(Beginning of Study material)
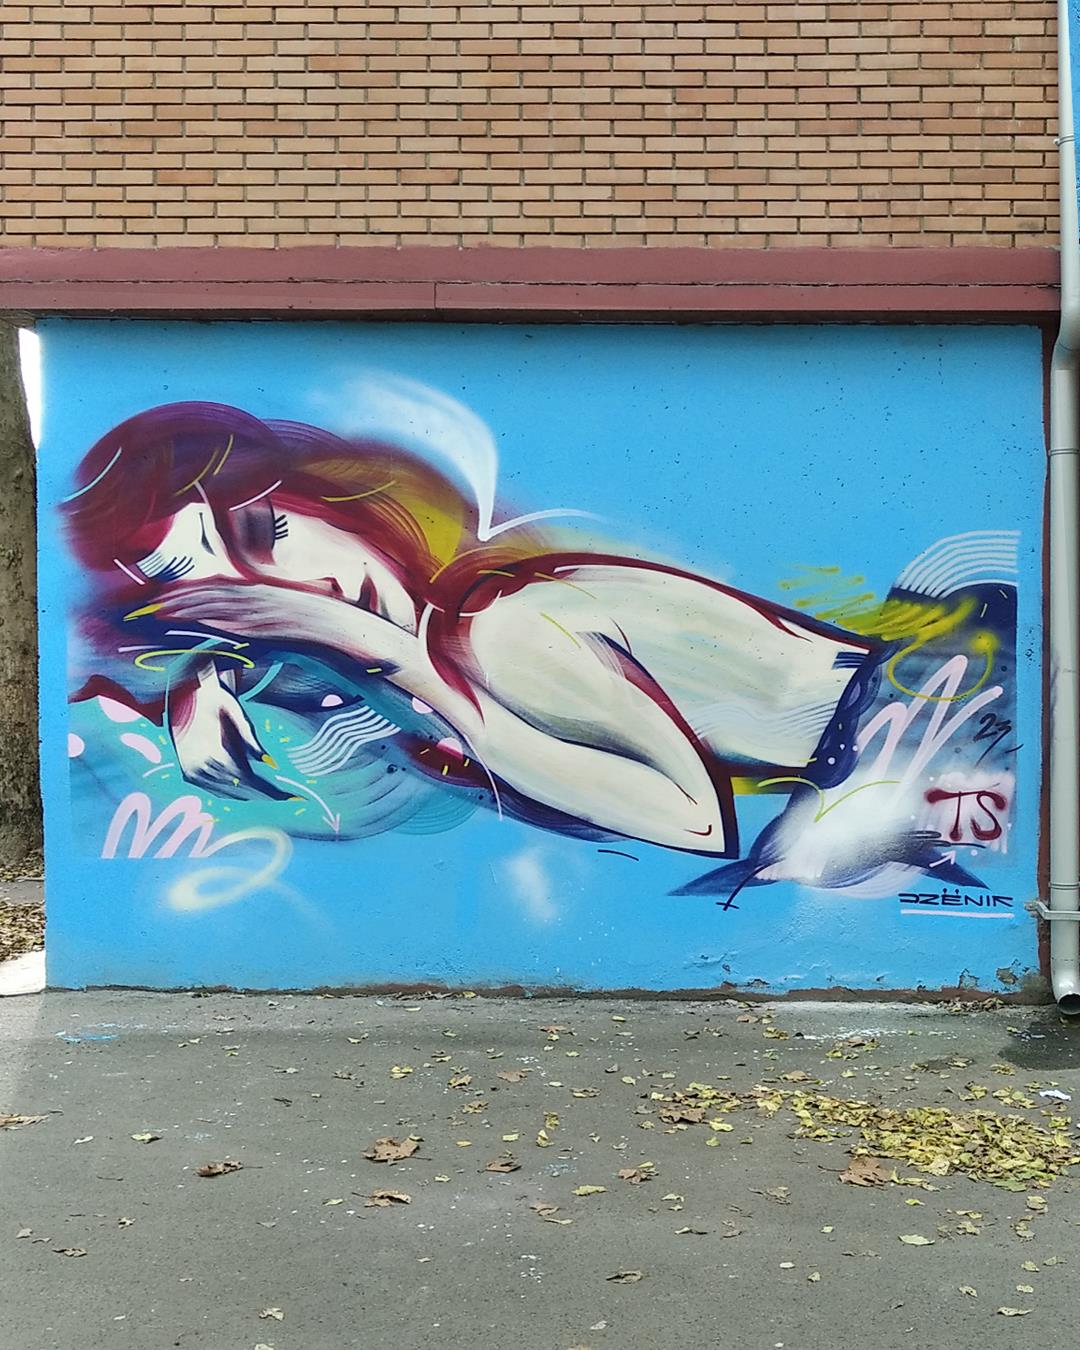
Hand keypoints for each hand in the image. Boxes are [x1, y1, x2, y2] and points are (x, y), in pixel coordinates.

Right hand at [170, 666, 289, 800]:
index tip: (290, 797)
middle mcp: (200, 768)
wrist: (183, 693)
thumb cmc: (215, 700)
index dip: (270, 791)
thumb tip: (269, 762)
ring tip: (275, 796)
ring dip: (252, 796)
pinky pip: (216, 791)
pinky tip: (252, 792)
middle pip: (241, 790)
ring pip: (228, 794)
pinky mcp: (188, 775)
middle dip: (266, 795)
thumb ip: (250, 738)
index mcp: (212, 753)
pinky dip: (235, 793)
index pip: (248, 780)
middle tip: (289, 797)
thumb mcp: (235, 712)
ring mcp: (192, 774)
(End of Study material)
(Beginning of Study material)
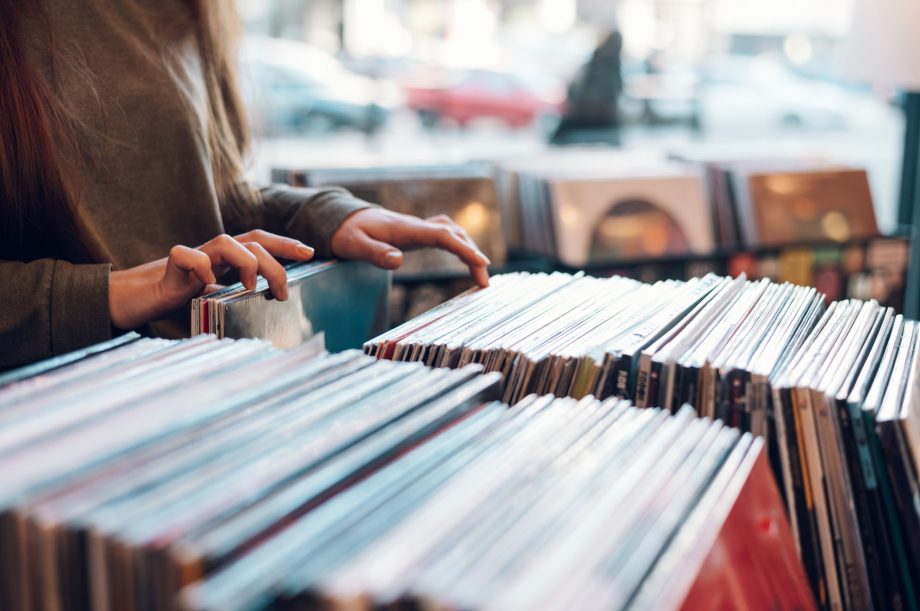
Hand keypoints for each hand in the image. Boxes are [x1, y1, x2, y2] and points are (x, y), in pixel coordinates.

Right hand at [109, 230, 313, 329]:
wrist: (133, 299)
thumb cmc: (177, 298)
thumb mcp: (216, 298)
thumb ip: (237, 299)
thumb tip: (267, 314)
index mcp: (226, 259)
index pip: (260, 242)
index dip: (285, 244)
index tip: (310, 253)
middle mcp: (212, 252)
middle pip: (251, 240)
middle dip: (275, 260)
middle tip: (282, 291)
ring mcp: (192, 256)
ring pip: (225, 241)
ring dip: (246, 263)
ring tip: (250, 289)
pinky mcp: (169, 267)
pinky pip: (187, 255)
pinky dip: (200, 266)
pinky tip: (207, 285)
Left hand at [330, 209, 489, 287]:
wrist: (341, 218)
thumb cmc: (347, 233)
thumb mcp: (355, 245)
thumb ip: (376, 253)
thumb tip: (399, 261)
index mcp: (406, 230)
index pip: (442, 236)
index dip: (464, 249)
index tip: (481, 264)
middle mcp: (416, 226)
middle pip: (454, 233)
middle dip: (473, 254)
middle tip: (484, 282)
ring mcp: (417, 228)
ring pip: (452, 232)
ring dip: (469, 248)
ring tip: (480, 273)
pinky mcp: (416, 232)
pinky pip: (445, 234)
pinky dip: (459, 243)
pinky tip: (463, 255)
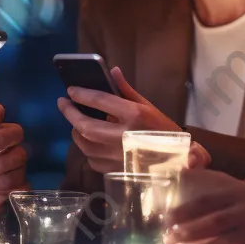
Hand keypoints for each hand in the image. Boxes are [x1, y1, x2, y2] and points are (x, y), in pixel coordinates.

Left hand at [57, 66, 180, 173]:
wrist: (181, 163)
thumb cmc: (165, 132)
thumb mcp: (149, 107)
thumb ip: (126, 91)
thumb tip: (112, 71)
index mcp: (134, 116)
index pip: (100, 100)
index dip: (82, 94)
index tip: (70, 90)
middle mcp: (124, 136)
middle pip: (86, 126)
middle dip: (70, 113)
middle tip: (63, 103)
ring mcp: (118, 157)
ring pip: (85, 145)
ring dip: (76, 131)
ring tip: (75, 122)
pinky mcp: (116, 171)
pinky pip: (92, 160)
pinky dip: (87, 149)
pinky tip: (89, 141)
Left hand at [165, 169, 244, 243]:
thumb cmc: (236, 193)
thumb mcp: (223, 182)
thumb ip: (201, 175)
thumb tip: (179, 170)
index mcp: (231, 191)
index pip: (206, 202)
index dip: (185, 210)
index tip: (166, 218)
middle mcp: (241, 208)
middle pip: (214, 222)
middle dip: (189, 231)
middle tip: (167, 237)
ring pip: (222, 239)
(End of Study material)
Exercise goal: Reproduce, word for word and in full, only the lines above that start at the line with "index tip: (70, 90)" and run through the line with "ring pip: (222, 239)", both ends included.

Exercise answer:
index tip: (70, 90)
middle mcp: (124, 136)
middle pip: (86, 126)
middle dip: (70, 113)
middle tip: (63, 103)
ring mcp: (118, 157)
ring pip: (85, 145)
ring dip: (76, 131)
ring tip: (75, 122)
pinky mcp: (116, 171)
pinky pip: (92, 160)
pinky dip: (87, 149)
pinky tip: (89, 141)
Left hand at [165, 169, 244, 243]:
thumb cmc: (236, 193)
thumb mcp: (223, 182)
thumb ip: (201, 175)
thumb tip: (179, 170)
index mcp: (231, 191)
index pip: (206, 202)
index dip: (185, 210)
index tip: (166, 218)
middle mcp: (241, 208)
middle pip: (214, 222)
middle dip: (189, 231)
middle tip: (167, 237)
ring pip: (222, 239)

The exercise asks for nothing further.